Controversy Surrounds France's 2026 Budget Discussions and Retirement Reforms
Pierre Moscovici rejects François Bayrou's 'blank year' budget proposal while unions express outrage over proposed retirement age increase.
Pierre Moscovici, the first president of the Court of Auditors, has publicly opposed the latest proposal by François Bayrou regarding the 2026 budget.
In an interview with RadioJ, he expressed his dissatisfaction with the idea of a 'blank year'—a proposed budget freeze—that he believes does not facilitate necessary reforms of public policies.
Moscovici stated that such a measure, termed a 'one shot', would only be effective once and would fail to address the long-term financial adjustments needed in subsequent years.
Bayrou, the Prime Minister, is expected to outline his budgetary orientations by July 14, aiming to identify €40 billion in savings.
Among the options discussed is the contentious 'blank year' proposal which calls for a budgetary freeze.
In his remarks, Moscovici emphasized a preference for structural approaches to public spending, arguing that effective reform is essential rather than merely applying superficial cuts.
He indicated that significant efforts toward budget savings should be distributed among various public institutions, including the state, local governments, and social security, based on the capacity to contribute.
Moscovici pointed out that public spending in France currently stands at 57% of GDP, the highest rate in Europe.
He noted that a gradual return to 54% to 55% would merely result in a slight reduction without enforcing austerity.
Meanwhile, discussions surrounding retirement reforms have intensified, particularly following the release of a controversial report from the Council for Orientation on Pensions (COR).

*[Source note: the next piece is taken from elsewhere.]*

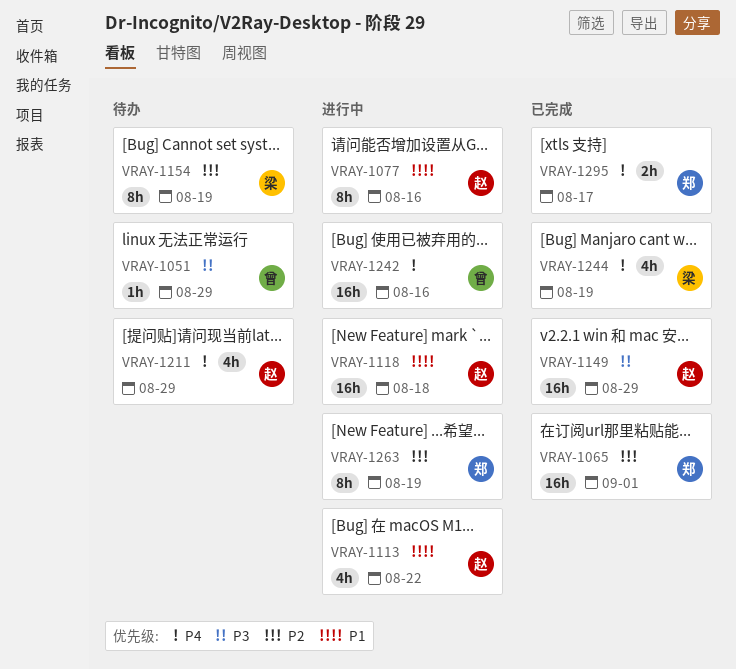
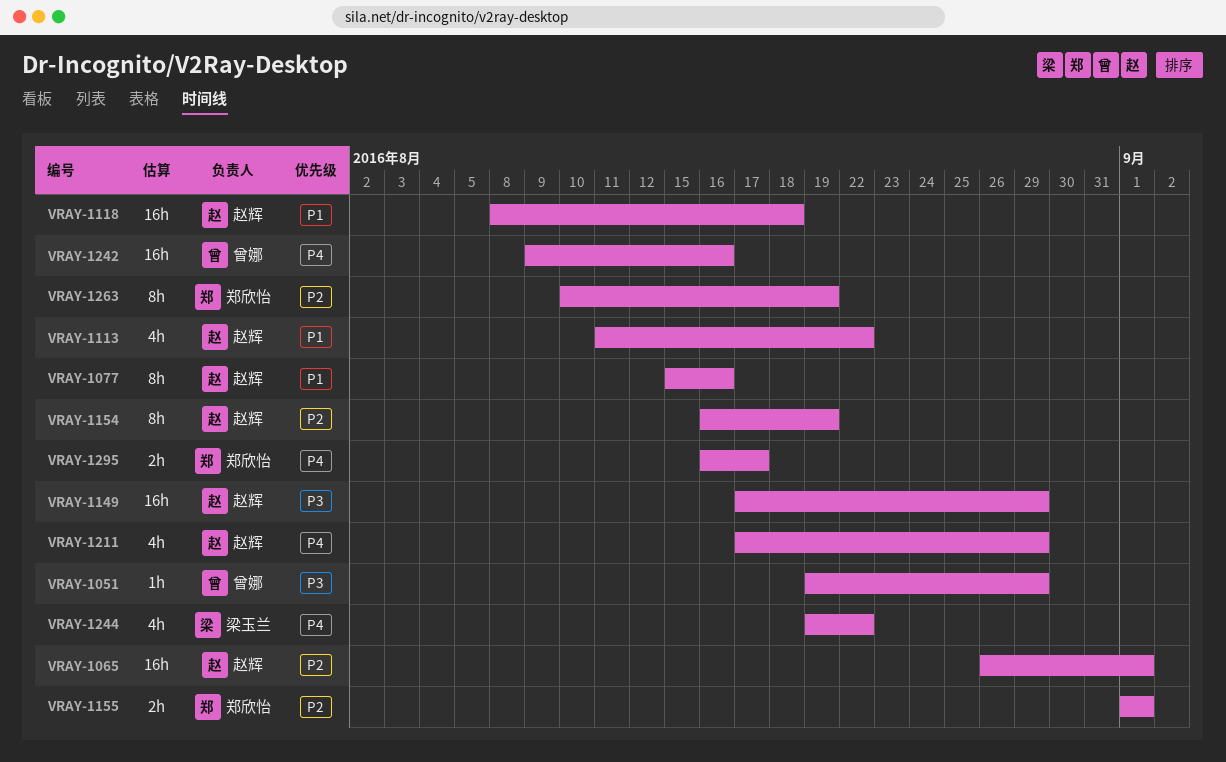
VRAY-1065, owner: 郑欣怡 -> 赵辉
VRAY-1154, owner: 梁玉兰 -> 赵辉
VRAY-1155: none -> present
VRAY-1244, due: Aug 19 -> Aug 22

This document suggests raising the legal retirement age to 66.5 years by 2070. The proposal has faced strong backlash from labor unions, which claim it fails to consider alternative solutions.
The CGT union criticized the report, claiming it serves political interests and accuses Gilbert Cette, the president of COR, of being on a 'mission' from President Emmanuel Macron.
The CGT argued that the COR’s report focuses narrowly on increasing the retirement age while ignoring other potential recommendations.
As the dialogue between social partners approaches a conclusion slated for June 17, union representatives, including Yvan Ricordeau from CFDT and Éric Coquerel from LFI, have expressed their concerns that the COR's recommendations promote unilateral policies rather than engaging in broader, more inclusive discussions regarding pension reforms.
The economic backdrop illustrates challenges facing France, with recent data indicating a decline in industrial production and widening trade deficits.
According to reports, industrial output decreased by 1.4% in April, ending two consecutive months of growth, while the trade deficit expanded to €7.4 billion.
The energy sector has notably impacted these economic figures amidst varying conditions, including unusually mild weather affecting energy production.
As these financial and social issues unfold, the implications of the proposed budget measures and retirement reforms remain a crucial talking point in the French political landscape.